- [Written request] Please write out all of the data below, reproducing every line word for word.

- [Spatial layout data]
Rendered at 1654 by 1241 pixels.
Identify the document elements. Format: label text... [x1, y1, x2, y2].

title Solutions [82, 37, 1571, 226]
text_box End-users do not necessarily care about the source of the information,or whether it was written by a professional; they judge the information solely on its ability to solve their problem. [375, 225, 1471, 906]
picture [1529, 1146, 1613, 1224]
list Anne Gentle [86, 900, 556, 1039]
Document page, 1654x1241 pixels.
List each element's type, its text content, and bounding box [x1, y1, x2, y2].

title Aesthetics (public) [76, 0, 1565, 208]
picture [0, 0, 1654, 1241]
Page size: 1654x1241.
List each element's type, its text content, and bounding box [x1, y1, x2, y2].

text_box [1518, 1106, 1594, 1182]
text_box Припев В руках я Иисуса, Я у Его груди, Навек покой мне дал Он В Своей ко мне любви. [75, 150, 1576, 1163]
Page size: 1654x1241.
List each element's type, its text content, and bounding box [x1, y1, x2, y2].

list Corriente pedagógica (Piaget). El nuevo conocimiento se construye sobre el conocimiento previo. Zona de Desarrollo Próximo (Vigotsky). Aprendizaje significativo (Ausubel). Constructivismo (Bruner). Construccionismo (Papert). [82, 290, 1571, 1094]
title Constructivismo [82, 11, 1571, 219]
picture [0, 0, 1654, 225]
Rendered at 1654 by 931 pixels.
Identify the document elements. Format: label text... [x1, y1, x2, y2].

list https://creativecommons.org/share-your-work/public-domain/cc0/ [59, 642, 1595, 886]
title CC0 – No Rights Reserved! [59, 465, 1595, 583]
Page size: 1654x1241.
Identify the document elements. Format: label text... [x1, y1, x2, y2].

- [Completed exercise]
Rendered at 1654 by 1241 pixels.
Identify the document elements. Format: label text... [x1, y1, x2, y2].

title Solutions [82, 37, 1571, 226]
text_box End-users do not necessarily care about the source of the information,or whether it was written by a professional; they judge the information solely on its ability to solve their problem. [375, 225, 1471, 906]
picture [1529, 1146, 1613, 1224]
list Anne Gentle [86, 900, 556, 1039]
Document page, 1654x1241 pixels.
List each element's type, its text content, and bounding box [x1, y1, x2, y2].

title Aesthetics (public) [76, 0, 1565, 208]
picture [0, 0, 1654, 1241]
Page size: 1654x1241.
List each element's type, its text content, and bounding box [x1, y1, x2, y2].

text_box [1518, 1106, 1594, 1182]
text_box Припев В руках я Иисуса, Я у Его груди, Навек покой мне дал Он В Своей ко мне любви. [75, 150, 1576, 1163]
Page size: 1654x1241.
List each element's type, its text content, and bounding box [x1, y1, x2, y2].

list Corriente pedagógica (Piaget). El nuevo conocimiento se construye sobre el conocimiento previo. Zona de Desarrollo Próximo (Vigotsky). Aprendizaje significativo (Ausubel). Constructivismo (Bruner). Construccionismo (Papert). [82, 290, 1571, 1094]
title Constructivismo [82, 11, 1571, 219]
picture [0, 0, 1654, 225]
Rendered at 1654 by 931 pixels.
Identify the document elements. Format: label text... [x1, y1, x2, y2].

list https://creativecommons.org/share-your-work/public-domain/cc0/ [59, 642, 1595, 886]
title CC0 – No Rights Reserved! [59, 465, 1595, 583]
Page size: 1654x1241.
Identify the document elements. Format: label text... [x1, y1, x2, y2].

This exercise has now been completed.